## 読む文章
'''
【専門家解説】知床観光船事故 船のGPSや営業所の無線アンテナに不備か

【専門家解説】知床観光船事故 船のGPSや営業所の無線アンテナに不備か

【専門家解説】知床観光船事故 船のGPSや営業所の無線アンテナに不備か

北海道・知床半島沖で消息を絶った観光船「KAZU 1(カズワン)」をめぐり、船のGPSや営業所の無線アンテナの不備が疑われることが、取材で分かりました。その影響や、捜索の難航につながった可能性について、水難事故の専門家に聞きました。

■2日前には「GPS」ナシ…影響は
有働由美子キャスター
「NNNの取材で分かってきた『KAZU 1(カズワン)』の情報を整理します。まず、事故2日前の検査でGPSが外されていたことが分かっています」

「次に、営業所の無線アンテナが壊れて使えない状態でした。さらに、1年前に従業員が総入れ替えされたため、経験の浅い船長が独学で運航していたとの証言も出ています。浸水を知らせる海水警報機が設置されていたかどうかは不明です」
有働キャスター
「元海上自衛官で水難学会副会長の安倍淳さんは、GPSを問題視されています。事故の2日前の検査では外されていましたが、他の船の船長によると、事故前日に修理し終わったGPSを設置したと、豊田船長から聞いたといいます」

「もし運航時にGPSが設置されていなかった場合、どのような影響がありますか?」

安倍さん
「第二の目と言われる、人間の目より優秀な、自船の位置を確認する計器です。現代の航海においては、絶対に必要なものです。ましてや旅客を乗せて、安全を第一に運航するのであれば、なくてはならないものだと思います」

■アンテナ不備なら…「指示できず」
有働キャスター
「無線アンテナは、通常であれば真っすぐ伸びています。26日に撮影された『KAZU  1』の運航会社にあるアンテナは折れてしまっていて、壊れて使えない状態だったといいます。これ自体は違法ではないとしても、問題だと安倍さんは指摘されています」

安倍さん
「運航会社、(つまり)陸上側の基地局となる所の無線アンテナがもし壊れていれば、緊急時に司令塔となるベースの所が何も指示できません」

「海難の第一報を入手できないことになります。40キロも先に行く船にとっては、これが通信手段なので、壊れていたとすれば非常に問題だと思います」
'''
## データ欄
'''
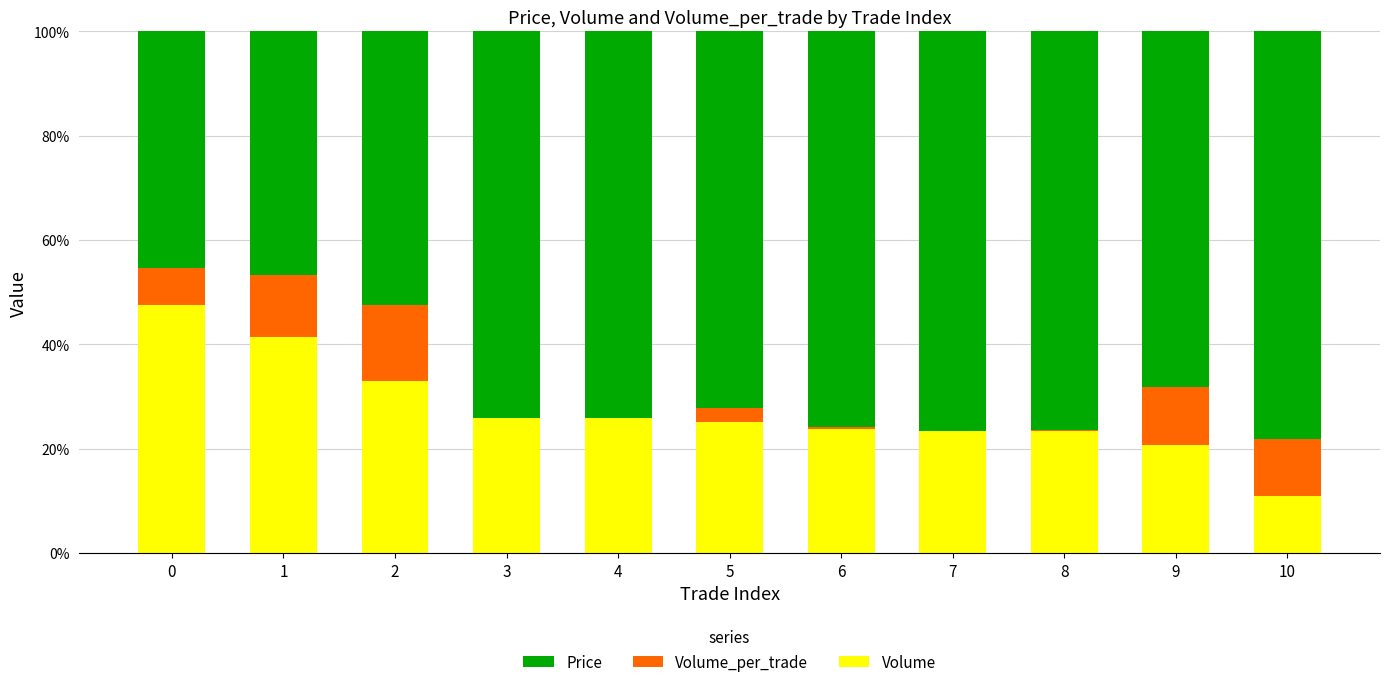

What is the sum of all Volume values?

3.0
'''
上に載せた知床観光船事故についての専門家解説の記事を、最後の文の後から書き進めてください。

## 回答
有働キャスター
「非常に厳しい状況ですね。こういった装備の不備が、捜索が難航していることと関係しているのでしょうか?」

安倍さん
「第一報でGPSがもしついていれば、船の位置が分かります。北緯や東経の座標を本社に知らせるやり取りが、もう少しスムーズにできたのではないかなと思われます」

■落合さん、2月に「カズワン」撮影
有働キャスター
「落合さんは2月に知床に行き、その時カズワンの写真を撮っていましたね」
落合陽一・筑波大学准教授(「news zero」パートナー)
「雪で帰れず、『news zero』に出れなかった時です。ホテルから海を撮っていたら偶然写っていました。流氷の時期だったので航行はされていませんでしたが、もし今の季節だったら、家族で乗っていた確率は高いと思います」

「このニュースを見て、どういった選択をすればあのような船が遭難した状況で助かるかをいろいろ考えましたが、本人の努力ではどうにもならなさそうだなと思いました」

「いかんともしがたい。本人の過失によらず、安全確認の取れていないものに乗ってしまったらどうしようもないというのが、非常に困ったと思いました」

■安倍さん「説明責任が発生」
有働キャスター
「(運航)会社の社長は(乗客の)ご家族への説明不足、向き合っていないという声がありますが、安倍さんはどう思われますか?」

安倍さん
「結果を見れば、おそらく運行管理者としての説明責任が発生します。ご遺族の方が正しいことを知りたがっていることは当然ですので、GPSは付いていたのか、アンテナはきちんと更新できていたのか、その点を明らかにすることが非常に重要だと思います」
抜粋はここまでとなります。